Activity
Return the lines below that contain "female".

Provided records
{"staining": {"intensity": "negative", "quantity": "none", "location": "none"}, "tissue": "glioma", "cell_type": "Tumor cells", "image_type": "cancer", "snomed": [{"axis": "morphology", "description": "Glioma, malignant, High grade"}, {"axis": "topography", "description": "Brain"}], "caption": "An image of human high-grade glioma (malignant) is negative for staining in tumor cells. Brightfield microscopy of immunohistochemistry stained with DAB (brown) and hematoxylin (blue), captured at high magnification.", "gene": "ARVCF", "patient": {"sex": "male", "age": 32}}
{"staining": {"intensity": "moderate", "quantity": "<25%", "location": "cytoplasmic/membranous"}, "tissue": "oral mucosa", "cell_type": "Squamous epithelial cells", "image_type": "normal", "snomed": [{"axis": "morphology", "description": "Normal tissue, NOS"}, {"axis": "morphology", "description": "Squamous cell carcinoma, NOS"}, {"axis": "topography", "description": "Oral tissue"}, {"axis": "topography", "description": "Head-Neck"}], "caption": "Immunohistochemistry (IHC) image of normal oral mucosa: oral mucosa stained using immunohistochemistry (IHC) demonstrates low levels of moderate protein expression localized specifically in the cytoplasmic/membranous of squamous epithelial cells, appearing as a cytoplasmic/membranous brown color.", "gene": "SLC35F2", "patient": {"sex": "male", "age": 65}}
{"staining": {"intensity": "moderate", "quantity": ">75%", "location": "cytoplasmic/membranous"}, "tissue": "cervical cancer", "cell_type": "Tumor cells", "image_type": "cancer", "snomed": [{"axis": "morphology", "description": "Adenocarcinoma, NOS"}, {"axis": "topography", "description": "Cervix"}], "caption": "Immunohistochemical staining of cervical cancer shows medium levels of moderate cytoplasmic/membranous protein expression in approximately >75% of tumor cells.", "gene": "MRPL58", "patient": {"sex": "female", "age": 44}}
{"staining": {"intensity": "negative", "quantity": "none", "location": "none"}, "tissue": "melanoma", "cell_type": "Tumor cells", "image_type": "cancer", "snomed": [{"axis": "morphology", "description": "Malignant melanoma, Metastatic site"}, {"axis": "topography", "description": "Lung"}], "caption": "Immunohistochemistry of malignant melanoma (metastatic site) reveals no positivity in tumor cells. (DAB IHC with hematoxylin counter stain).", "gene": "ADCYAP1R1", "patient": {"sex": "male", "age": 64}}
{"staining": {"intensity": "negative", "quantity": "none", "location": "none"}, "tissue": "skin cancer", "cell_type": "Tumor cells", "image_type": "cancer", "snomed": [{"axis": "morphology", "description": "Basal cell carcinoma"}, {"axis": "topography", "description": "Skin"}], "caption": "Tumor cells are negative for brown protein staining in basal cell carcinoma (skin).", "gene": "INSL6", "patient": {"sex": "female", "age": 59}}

Solution below
{"staining": {"intensity": "moderate", "quantity": ">75%", "location": "cytoplasmic/membranous"}, "tissue": "cervical cancer", "cell_type": "Tumor cells", "image_type": "cancer", "snomed": [{"axis": "morphology", "description": "Adenocarcinoma, NOS"}, {"axis": "topography", "description": "Cervix"}], "caption": "Immunohistochemical staining of cervical cancer shows medium levels of moderate cytoplasmic/membranous protein expression in approximately >75% of tumor cells.", "gene": "MRPL58", "patient": {"sex": "female", "age": 44}}
{"staining": {"intensity": "negative", "quantity": "none", "location": "none"}, "tissue": "skin cancer", "cell_type": "Tumor cells", "image_type": "cancer", "snomed": [{"axis": "morphology", "description": "Basal cell carcinoma"}, {"axis": "topography", "description": "Skin"}], "caption": "Tumor cells are negative for brown protein staining in basal cell carcinoma (skin).", "gene": "INSL6", "patient": {"sex": "female", "age": 59}}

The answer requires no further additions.